Greß: Dennoch hat die Bundesregierung rein rechtlich stets die Möglichkeit, solche Abkommen auch im Nachhinein für nichtig zu erklären – natürlich in Verbindung mit Schadens-Ersatzzahlungen. Da Sie als Beispiel gerade Katar genannt haben: Das Emirat steht im Verdacht, im Bürgerkrieg im Jemen involviert zu sein – und gilt zudem als mutmaßlicher Unterstützer der Terrororganisation Islamischer Staat. Drückt man sich hier um eine Schadensersatzzahlung auf Kosten von tausenden Menschenleben?
Restriktive Exportpolitik? Die sieht doch irgendwie anders aus…
Gabriel (atmet zunächst tief durch): Sie stellen die Dinge hier sehr vereinfacht dar. Vor einem Export wird jedes Mal sehr genau geprüft, wer Empfänger von Waffen und Kriegsgerät ist. Um im Nahen Osten wieder für Stabilität zu sorgen – und das ist wohl im Sinne aller -, werden warme Worte nicht ausreichen. Es geht darum, die richtigen Parteien mit den richtigen Mitteln auszustatten. Nur so kann verhindert werden, dass noch mehr Menschen dem Krieg zum Opfer fallen.
Greß: Im Jahr 2015 wurden im Bundestag insgesamt 12.687 Export-Anträge gestellt – nur 100 davon wurden abgelehnt. Restriktiv sieht doch irgendwie anders aus, oder? Unter den Empfängerländern befinden sich neben Katar auch Saudi-Arabien, Algerien und Ägypten – allesamt Länder, die, mit Verlaub, nicht gerade für lupenreine, demokratisch-freiheitliche Grundordnungen bekannt sind.

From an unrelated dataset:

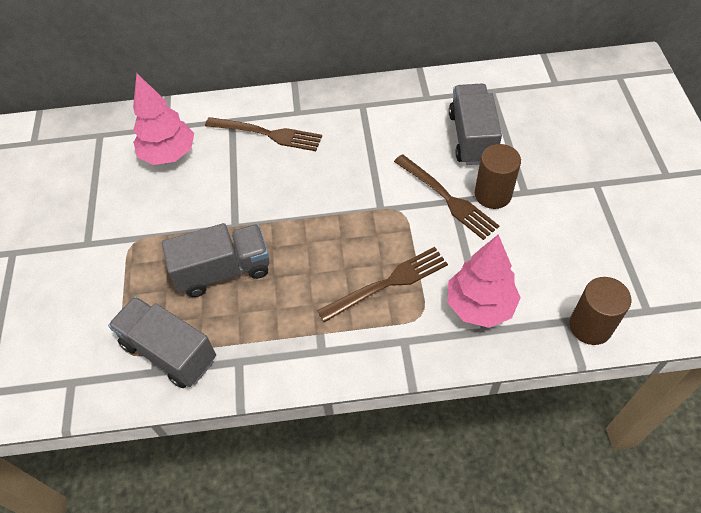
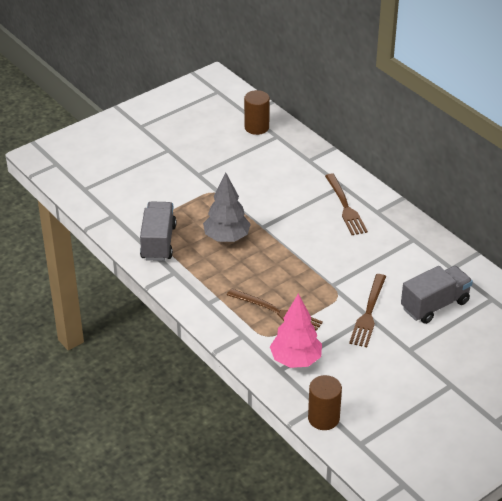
camera: 55 degrees right, 15 degrees down
pink tree [133,74,194,165] -> none
grey truck [162,223,269,297] -> grey tree [203,173,251,242]
brown cylinder [475,144,521,209] -> brown cylinder moved to [244,90,270,135]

Gabriel (mit gerötetem Kopf): Die von Ihnen genannten Länder sind seit Jahrzehnten treue und zuverlässige Partner. Sie können sich sicher sein, dass Lieferungen, welche den Weg in diese Länder finden, auch nicht in die falschen Hände geraten. Außerdem vergessen Sie, welche Schäden die deutsche Wirtschaft davontragen würde, müsste man auf diese Geschäfte zukünftig verzichten. Rüstungsexporte im Wert von 7,9 Milliarden Euro haben im Jahr 2015 dafür gesorgt, das angestrebte Wirtschaftswachstum in Deutschland weiter aufrecht zu erhalten. Als Sozialdemokrat ist es mir ein großes Anliegen, Arbeitsplätze zu erhalten und dafür zu sorgen, dass wir den akkumulierten Wohlstand auch in Zukunft ausbauen können.
Deutschland als drittgrößter Waffenexporteur der Welt
Greß: Heißt das also, wenn wir weiterhin in einem Deutschland voller Wohlstand leben wollen, kommen wir als drittgrößter Waffenexporteur der Welt (hinter Russland und den USA) nicht drum herum, weltweite Kriege zu befeuern?
Gabriel (rollt genervt mit den Augen): Ist von Arbeitsplätzen in Zusammenhang mit Waffenexporten die Rede, müssen wir unseren Blick etwas erweitern. Daran hängen nicht nur die Arbeitsplätze derjenigen, die das Gerät am Ende zusammensetzen, sondern auch diejenigen tausender Lieferanten sowie viele weitere „Zwischenschritt-Arbeitsplätze“. Eine signifikante Eindämmung von Waffenexporten würde unzählige dieser als sicher geglaubten Arbeitsplätze vernichten – mit drastischen zusätzlichen Belastungen für unser Sozialsystem. An diesen Arbeitsplätzen hängt meist das Schicksal einer ganzen Familie – dieses zu zerstören, will ich als Wirtschaftsminister nicht verantworten.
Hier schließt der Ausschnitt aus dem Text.